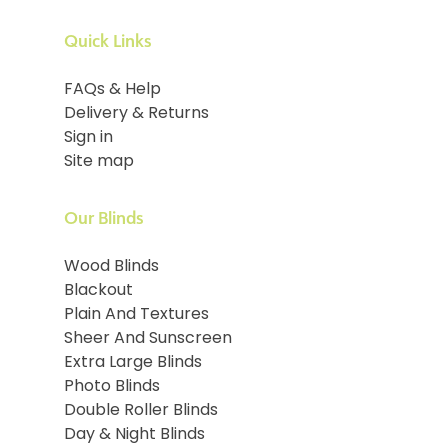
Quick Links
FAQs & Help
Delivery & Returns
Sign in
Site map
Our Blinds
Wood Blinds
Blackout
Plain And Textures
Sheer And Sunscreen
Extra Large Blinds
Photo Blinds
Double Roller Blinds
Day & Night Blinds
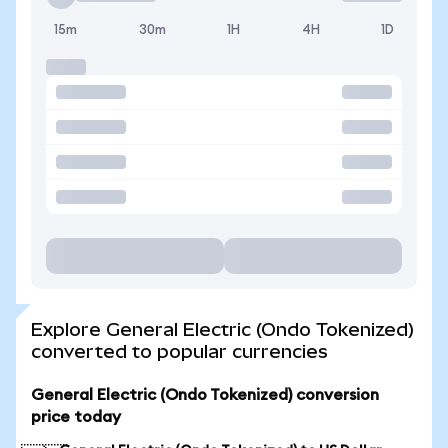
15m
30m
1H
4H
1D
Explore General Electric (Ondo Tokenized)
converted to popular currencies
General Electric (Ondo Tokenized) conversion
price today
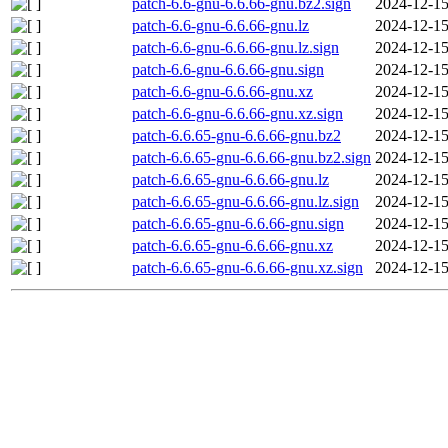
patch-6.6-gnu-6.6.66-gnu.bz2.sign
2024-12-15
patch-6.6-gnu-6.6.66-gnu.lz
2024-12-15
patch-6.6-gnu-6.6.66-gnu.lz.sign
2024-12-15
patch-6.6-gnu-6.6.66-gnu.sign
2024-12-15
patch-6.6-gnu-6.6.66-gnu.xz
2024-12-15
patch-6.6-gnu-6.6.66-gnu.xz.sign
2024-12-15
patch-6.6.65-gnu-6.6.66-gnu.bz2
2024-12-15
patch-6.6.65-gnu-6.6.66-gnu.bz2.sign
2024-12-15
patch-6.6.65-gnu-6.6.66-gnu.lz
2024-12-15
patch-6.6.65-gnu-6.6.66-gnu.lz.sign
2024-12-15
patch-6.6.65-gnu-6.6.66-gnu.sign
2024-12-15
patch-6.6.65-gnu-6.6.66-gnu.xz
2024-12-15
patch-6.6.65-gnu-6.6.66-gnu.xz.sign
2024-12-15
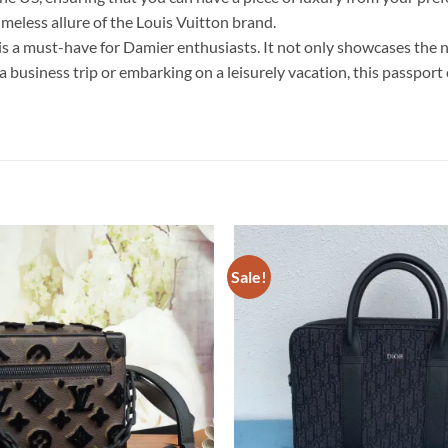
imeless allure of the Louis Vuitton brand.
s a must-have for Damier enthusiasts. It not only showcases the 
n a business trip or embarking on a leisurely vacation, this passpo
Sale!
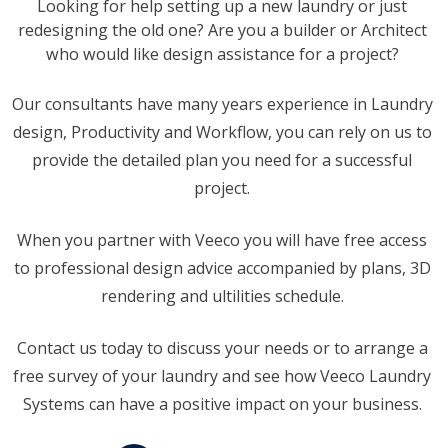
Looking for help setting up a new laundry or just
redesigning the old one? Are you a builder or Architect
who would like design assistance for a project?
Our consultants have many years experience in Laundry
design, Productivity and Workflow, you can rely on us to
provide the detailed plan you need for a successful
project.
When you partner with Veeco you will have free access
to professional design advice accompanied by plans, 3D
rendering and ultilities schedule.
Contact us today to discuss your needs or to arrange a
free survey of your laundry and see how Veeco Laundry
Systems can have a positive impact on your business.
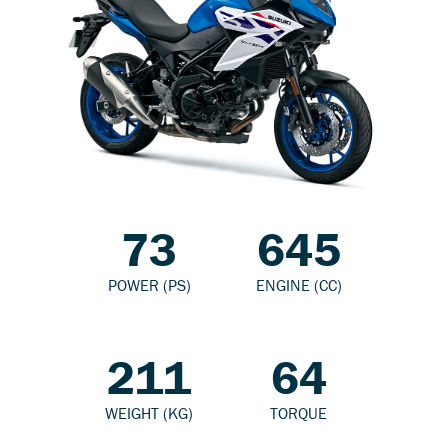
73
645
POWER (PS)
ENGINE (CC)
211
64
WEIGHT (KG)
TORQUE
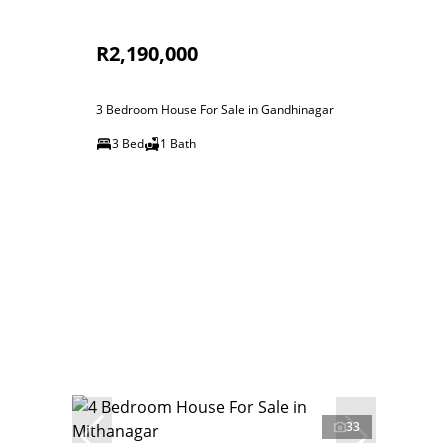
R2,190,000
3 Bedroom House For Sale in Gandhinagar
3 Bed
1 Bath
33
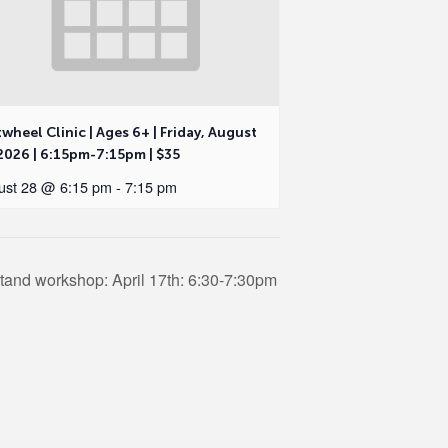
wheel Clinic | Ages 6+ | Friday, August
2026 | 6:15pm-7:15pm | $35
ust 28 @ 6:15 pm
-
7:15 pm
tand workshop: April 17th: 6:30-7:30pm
======
**Your objective**:
Only the lines containing "have" are needed; pull them out of the listing.

**Reply**:
s a must-have for Damier enthusiasts. It not only showcases the 
Our consultants have many years experience in Laundry
When you partner with Veeco you will have free access
Systems can have a positive impact on your business.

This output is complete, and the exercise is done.